Your childcare should not cost more than 7 percent of your annual income, according to both state and federal standards. The reality looks quite different. On average, childcare prices range between 8 percent and 19.3 percent of median family income per child.
The rising costs of childcare is largely impacting moms. Many moms are unable to return to the workplace without flexible work options or on-site childcare. There is a critical need to fully fund child care in the U.S., but there’s a lot of work that needs to be done to get there.
Candace Yates, the vice president of Equity & Early Childhood Programs at Think Small, is adamant about affordable child care. As a family of five that was well below the median paid income, 18 years ago, she and her husband paid more than 50 percent of their income for child care.
“That was with a staff discount and an in-house scholarship,” she told 21Ninety. “This is why we must advocate for affordable child care and pay equity for early childhood educators.”
Navigating Childcare Costs
For 19 years, Yates worked in early childhood education, and during the first decade of that time, she and her husband started a family. Their three children all attended the child care program where Yates worked.
Although Yates won an in-house scholarship and received a staff discount, the cost of child care was still upwards of 30 percent of their combined income. She and her husband sacrificed to keep their children in a high-quality, early childhood program.
“This directly impacted our ability to save money and plan financially for the future,” she explained. “Even as a dual-income household and our children enrolled in a subsidized child care assistance program, we faced these challenges.”
What Is Fully-Funded Childcare?
Simply put, fully-funded child care in the U.S. means that families don’t have to pay more than 7 percent of their annual gross income toward child care. This is regardless of their income and household makeup.
“With fully-funded childcare, families would have the freedom to choose an early childhood program that meets their needs,” Yates said. “That is without having to sacrifice quality and safety for convenience and affordability.”
Fully-funded child care also means child care programs are able to pay their staff more than a livable wage, but a professional wage. Today, even though most early childhood programs are open year-round and for longer hours daily, there is a huge difference in salary when comparing early childhood (birth to age 5) educators and K-12 educators.
“Early childhood educators are some of the least paid professionals,” she added.
Fully-funded child care also looks like culturally affirming, trauma-sensitive and developmentally appropriate care for all children. A child’s address should not determine the quality of care they receive.
The Benefits of Fully-Funded Childcare
Yates firmly believes that fully-funded childcare will positively impact families, specifically Black families. While childcare affordability is an issue in all communities, the greater the wealth gap, the greater the challenge in affordability.
“For Black families, fully-funded child care has a direct relationship with eliminating the wealth gap,” she said. “Families would be able to redirect tens of thousands of dollars to other areas like college savings, health savings, debt elimination, retirement savings and investments.”
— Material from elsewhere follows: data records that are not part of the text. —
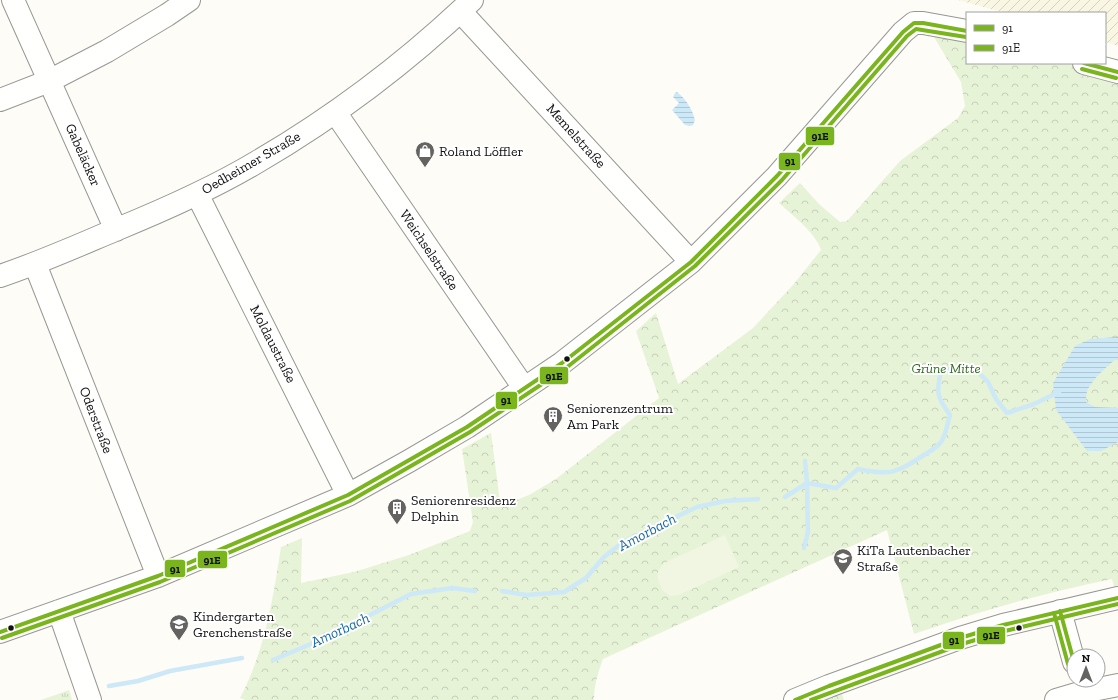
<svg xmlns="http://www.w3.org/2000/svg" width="1118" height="700" font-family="'Zilla Slab',serif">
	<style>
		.farmland { fill: url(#farmland-furrows) }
		.grass { fill: url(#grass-tufts) }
		.park { fill: url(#park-crowns) }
		.pitch { fill: #f0f6e1 }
		.water { fill: url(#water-rules) }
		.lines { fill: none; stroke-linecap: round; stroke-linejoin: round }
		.stream { stroke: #cde8f7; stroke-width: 4.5 }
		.minor-casing { stroke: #979795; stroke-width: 24 }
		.minor { stroke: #fffffe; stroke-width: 22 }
		.bus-1-casing { stroke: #fff; stroke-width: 7 }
		.bus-2-casing { stroke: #fff; stroke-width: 7 }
		.bus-1 { stroke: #7ab51d; stroke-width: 4 }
		.bus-2 { stroke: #7ab51d; stroke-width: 4 }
		.bus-dot { fill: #111; stroke: #fff; stroke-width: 1.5 }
		.labels { text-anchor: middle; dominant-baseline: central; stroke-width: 4; stroke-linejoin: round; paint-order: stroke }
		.street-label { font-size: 14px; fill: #111; stroke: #fff }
		.poi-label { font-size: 14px; fill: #111; stroke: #fff; text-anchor: start }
		.park-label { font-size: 14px; font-style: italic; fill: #2f6b1f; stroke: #fff }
		.water-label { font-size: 15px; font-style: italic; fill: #1768a6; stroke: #fff }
		.line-badge { stroke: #fff; stroke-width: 1.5 }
		.pale-badge-label { font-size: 11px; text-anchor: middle; font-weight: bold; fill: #111 }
	</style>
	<defs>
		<pattern id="farmland-furrows" width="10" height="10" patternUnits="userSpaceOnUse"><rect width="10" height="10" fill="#f9f7e4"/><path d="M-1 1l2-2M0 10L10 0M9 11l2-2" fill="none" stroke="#d4d3c3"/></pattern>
		<pattern id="grass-tufts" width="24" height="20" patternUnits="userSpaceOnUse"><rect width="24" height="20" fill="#e7f3d7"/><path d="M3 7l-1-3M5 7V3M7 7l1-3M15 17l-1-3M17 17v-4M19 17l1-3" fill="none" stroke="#c5cfb8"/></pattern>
		<pattern id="park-crowns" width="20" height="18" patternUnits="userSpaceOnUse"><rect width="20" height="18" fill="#e7f3d7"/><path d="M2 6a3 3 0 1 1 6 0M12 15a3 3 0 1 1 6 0" fill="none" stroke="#c5cfb8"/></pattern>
		<pattern id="water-rules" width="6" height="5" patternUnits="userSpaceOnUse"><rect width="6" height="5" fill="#cde8f7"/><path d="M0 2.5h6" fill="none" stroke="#afc6d3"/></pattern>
	</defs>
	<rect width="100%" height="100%" fill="#fdfcf7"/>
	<path class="farmland" d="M958,0h160v46l-13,-4v-29h-100z"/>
	<path class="grass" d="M69,690l3,10h-31z"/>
	<path class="park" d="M931,32l36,3v28h103l48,13v514h-3l-3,-11c-68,14 -133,32 -198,55l-27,-104 -284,129c-5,14 -9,26 -9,41h-349l-5,-2c25,-47 33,-100 41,-151l21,-9 -1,45 53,-11 55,-17 61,-24 3,-9 -11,-73 29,-16 9,69 6,2 23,-9 27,-16 103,-81 -23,-67 20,-18 22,71 75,-56 40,-43 28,-35c-5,-17 -29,-35 -42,-47l21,-20 19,21 21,18 7,-1 53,-60 58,-43 7,-12 -4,-24z
		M840,688l4,12h-27z"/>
	<path class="pitch" d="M725,535l14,32 -60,28 -9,1 -8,-6 -4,-10v-9l6,-8z"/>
	<path class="water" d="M677,92c10,8 15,17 18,28l-2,5 -3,1 -5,-1 -13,-15 7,-7 -6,-6 2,-4z
		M1118,337v23h-3c-10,8 -21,18 -27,29 -2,4 -2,9 -2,13l9,5 23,1v34l-17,9h-14l-31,-41 -3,-27 22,-37 15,-7z"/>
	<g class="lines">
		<path class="stream" d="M785,497l22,-14 29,5 22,-19c33,7 38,4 66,-14 5,-3 14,-8 17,-13 5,-7 6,-18 9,-27 -13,-18 -14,-22 -9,-44l18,-3h15l14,14 8,17 11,14 27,-9 25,-12
			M804,548l4,-16 -1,-49 -2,-22
			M502,591l25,4 37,-3 22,-14 18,-21 19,-15 42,-20 32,-15 28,-6 33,-2
			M273,660l78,-33 17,-11 43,-22 41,-6 23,3
			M109,686l29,-5 32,-10 72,-13"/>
		<defs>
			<path id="minor" d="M13,0l103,230
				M460,11l231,251
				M1084,63l34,9
				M0,100l49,-19 58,-30 60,-36 22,-15
				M335,112l189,276
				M197,194l151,301
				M35,264l123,312
				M0,276c39,-13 77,-30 115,-46 49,-20 97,-41 142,-68 77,-45 150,-100 215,-162
				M59,611l31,89
				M1060,611l14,51
				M0,632l158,-56 190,-81 61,-34 58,-34 95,-64 129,-101 86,-86 126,-144 11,-9h9l44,8
				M795,700l34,-14 131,-48 43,-13 115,-27
				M1056,700l27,-8 35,-7"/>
		</defs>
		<use href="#minor" class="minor-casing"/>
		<use href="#minor" class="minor"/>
		<defs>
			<path id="bus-1" d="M914,23h9l44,8
				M1084,63l34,9
				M1060,611l14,51
				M0,632l158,-56 190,-81 119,-68 95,-64 129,-101 86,-86 126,-144 11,-9
				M795,700l34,-14 131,-48 43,-13 115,-27"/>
			<path id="bus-2" d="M1082,69l34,9
				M1054,613l14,51
				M2,638l158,-56 190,-81 120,-69 96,-64 129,-102 87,-86 125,-144 9,-7 50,8
				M811,700l151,-56 43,-13 113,-27"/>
		</defs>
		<use href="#bus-1" class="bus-1-casing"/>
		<use href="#bus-2" class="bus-2-casing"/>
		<use href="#bus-1" class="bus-1"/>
		<use href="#bus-2" class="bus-2"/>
	</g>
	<defs>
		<symbol id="shop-pin" viewBox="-11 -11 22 30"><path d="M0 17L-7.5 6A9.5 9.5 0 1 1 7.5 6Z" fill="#646362" stroke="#fff"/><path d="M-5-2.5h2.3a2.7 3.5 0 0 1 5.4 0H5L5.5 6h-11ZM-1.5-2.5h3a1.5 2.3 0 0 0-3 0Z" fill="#fff"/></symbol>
		<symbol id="building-pin" viewBox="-11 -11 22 30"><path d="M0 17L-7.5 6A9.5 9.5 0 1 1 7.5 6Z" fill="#646362" stroke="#fff"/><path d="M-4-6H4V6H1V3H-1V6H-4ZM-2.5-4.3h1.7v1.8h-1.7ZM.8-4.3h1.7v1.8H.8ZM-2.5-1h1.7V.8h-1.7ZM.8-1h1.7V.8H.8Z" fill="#fff"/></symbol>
		<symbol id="school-pin" viewBox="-11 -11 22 30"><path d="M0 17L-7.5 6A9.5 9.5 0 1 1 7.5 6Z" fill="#646362" stroke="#fff"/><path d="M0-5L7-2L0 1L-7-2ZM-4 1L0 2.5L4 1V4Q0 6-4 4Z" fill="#fff"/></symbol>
	</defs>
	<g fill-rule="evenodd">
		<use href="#shop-pin" x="414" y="140" width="22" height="30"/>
		<use href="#building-pin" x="542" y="405" width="22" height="30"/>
		<use href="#building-pin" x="386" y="497" width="22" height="30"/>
		<use href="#school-pin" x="832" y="547" width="22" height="30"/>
		<use href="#school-pin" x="168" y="613" width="22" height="30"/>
	</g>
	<g class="bus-dot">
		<circle cx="567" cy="359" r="3.5"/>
		<circle cx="11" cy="628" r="3.5"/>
		<circle cx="1019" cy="628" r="3.5"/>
	</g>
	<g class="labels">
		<g class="street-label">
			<text transform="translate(576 136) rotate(48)">Memelstraße</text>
			<text transform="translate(83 155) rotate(66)">Gabeläcker</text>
			<text transform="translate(251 163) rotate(-30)">Oedheimer Straße</text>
			<text transform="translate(429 250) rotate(56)">Weichselstraße</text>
			<text transform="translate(273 344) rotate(63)">Moldaustraße</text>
			<text transform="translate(96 420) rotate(69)">Oderstraße</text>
		</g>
		<g class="poi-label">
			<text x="439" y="151">Roland Löffler</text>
			<text x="567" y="408">Seniorenzentrum<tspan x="567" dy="16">Am Park</tspan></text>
			<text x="411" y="500">Seniorenresidenz<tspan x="411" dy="16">Delphin</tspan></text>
			<text x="857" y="550">KiTa Lautenbacher<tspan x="857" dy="16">Straße</tspan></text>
			<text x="193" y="616">Kindergarten<tspan x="193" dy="16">Grenchenstraße</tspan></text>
		</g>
		<g class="park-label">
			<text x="946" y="368">Grüne Mitte</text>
		</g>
		<g class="water-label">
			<text transform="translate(647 532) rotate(-28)">Amorbach</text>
			<text transform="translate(340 630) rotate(-25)">Amorbach</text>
		</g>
	</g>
	<g class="line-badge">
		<rect x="805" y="126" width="30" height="20" rx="4" fill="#7ab51d"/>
		<rect x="778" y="152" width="23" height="19" rx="4" fill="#7ab51d"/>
		<rect x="539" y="366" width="30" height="19" rx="4" fill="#7ab51d"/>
		<rect x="495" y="391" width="23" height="19" rx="4" fill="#7ab51d"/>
		<rect x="197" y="550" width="31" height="19" rx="4" fill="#7ab51d"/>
		<rect x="164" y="559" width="22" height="19" rx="4" fill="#7ab51d"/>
		<rect x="976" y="626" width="30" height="19" rx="4" fill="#7ab51d"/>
		<rect x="942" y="631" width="23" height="19" rx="4" fill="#7ab51d"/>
	</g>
	<g class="pale-badge-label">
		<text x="820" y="140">91E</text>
		<text x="790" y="165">91</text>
		<text x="554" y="380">91E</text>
		<text x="506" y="404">91</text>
		<text x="212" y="564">91E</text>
		<text x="175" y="573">91</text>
		<text x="991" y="639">91E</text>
		<text x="954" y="644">91</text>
	</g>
	<rect x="966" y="12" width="140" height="52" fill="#ffffff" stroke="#a0a0a0"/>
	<rect x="974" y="25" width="20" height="6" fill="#7ab51d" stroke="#a0a0a0"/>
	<text x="1002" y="32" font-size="12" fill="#111111">91</text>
	<rect x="974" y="45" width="20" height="6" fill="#7ab51d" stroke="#a0a0a0"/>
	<text x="1002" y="52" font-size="12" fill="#111111">91E</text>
	<g transform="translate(1086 668)"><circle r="19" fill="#ffffff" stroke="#a0a0a0"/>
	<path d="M0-3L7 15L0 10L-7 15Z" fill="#646362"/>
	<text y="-6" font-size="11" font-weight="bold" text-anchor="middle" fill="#111111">N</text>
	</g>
</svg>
Fully-funded child care isn’t just about the financial benefits. It is also about the positive health outcomes that happen when families can afford to live healthier lifestyles and pay for specialized care and life insurance.
Barriers to Affordable Childcare
As the cost of doing business increases, childcare programs must increase their rates. For childcare staff, food costs, utilities, lease/mortgage costs and insurance rates are steadily rising
“To sustain business, these rising costs have to be absorbed somewhere,” Yates said. “At the same time, we are not seeing the average salary for early childhood educators increase.”
This leads to high rates of turnover, which can result in classrooms or entire programs closing if there aren’t enough people to meet licensing requirements for ratios. This vicious cycle requires outside intervention in the form of national and local legislation. Some states do provide programs that aim to support families with childcare costs.
In Minnesota, where Yates is based, some families may qualify for childcare assistance or early learning scholarships to help pay for care. Minnesota leaders also passed a law that creates a “sliding scale” approach where families, regardless of income, pay no more than 7 percent of their annual income toward child care.
Advice for Families
There is no easy solution for the childcare crisis that many families are facing. Yates offered suggestions for families who are struggling:
- Explore Subsidies for Childcare Expenses
Sometimes, families think they won’t qualify, and don’t apply. Do your research! Find out income eligibility guidelines in your area. - Talk to Your Employer
Ask your employer if they offer a pre-tax dependent care benefit. - Research Childcare Program Scholarships
Some childcare programs offer private scholarships. Other community-based organizations may provide scholarships to families participating in their programming. - Share Your Story With State Leaders
Many elected officials don’t hear from their constituents. What you see as a critical issue may not be known to them or may not be at the top of their list. Call, write, and visit them if you can and share your story. Invite others to do the same.